* Your goal: For each of the following statements, state yes or no according to whether it agrees with the digital setting circles project page, and quote the deciding words of that page. 1. Building the interface board calls for only a few components. 2. The mount used in the project appeared on the model list of Jim's Mobile Inc. 3. The purchased parts fitted the mount perfectly.

Telescope Digital Setting Circles Project



Digital Setting Circles allow a digital readout of the telescope position instead of using the regular mechanical setting circles. The interface board required for the DSC is fairly simple to build requiring only a handful of components.

The project comprises of:


Rotary Encoders and Hardware


Interface board


PIC Software


SkyMap Pro Driver


Rotary Encoders

The rotary encoders and hardware were purchased from Jim's Mobile Inc. See their model list to check out if your mount is listed. Don't worry too much if it isn't, neither was mine, but after e-mailing some pictures of the EQ5 mount I have they told me it was a Celestron CG5 mount. They must have been right as the parts fitted perfectly.

This picture shows the RA encoder installation.


And this is the Declination encoder installation.


This picture shows the complete mount.


Interface Board

The original DSC project interface board circuit was designed by David Ek, and my thanks go to him for allowing me to add my modified circuit to this page.

* Information provided:
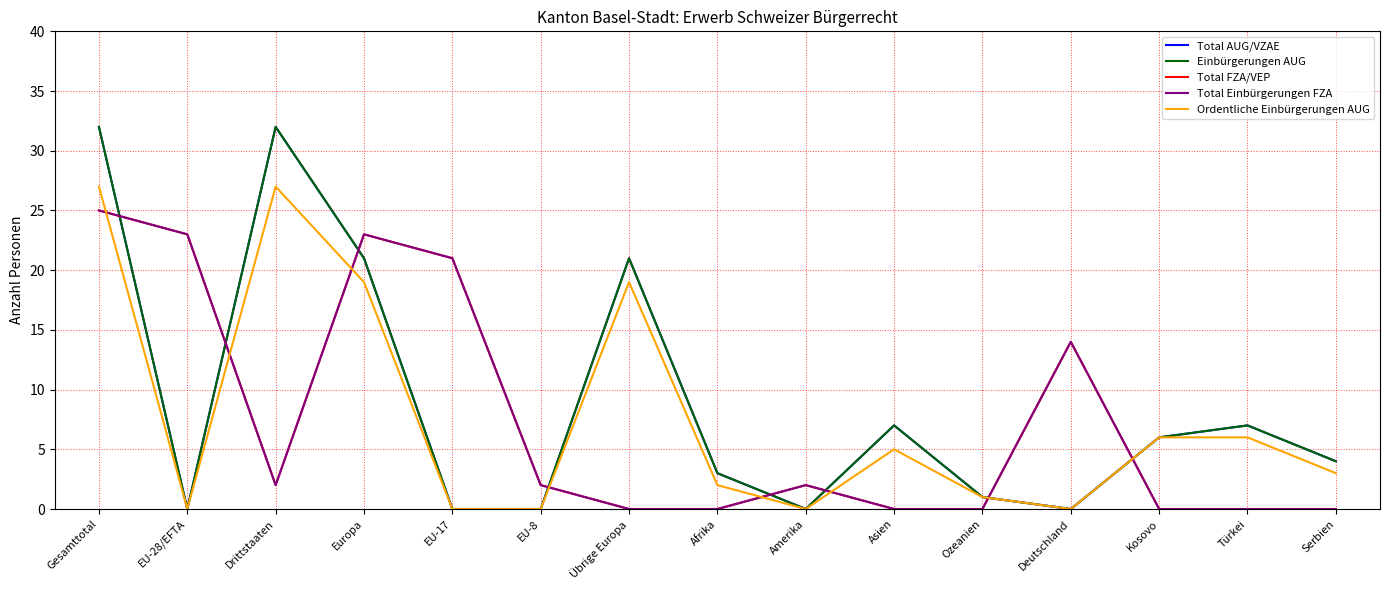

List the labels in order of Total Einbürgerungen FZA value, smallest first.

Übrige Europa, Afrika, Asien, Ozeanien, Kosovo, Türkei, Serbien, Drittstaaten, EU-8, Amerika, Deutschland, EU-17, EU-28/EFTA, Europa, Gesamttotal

* Expected answer:
1. Yes: "requiring only a handful of components."
2. No: "neither was mine"
3. Yes: "the parts fitted perfectly."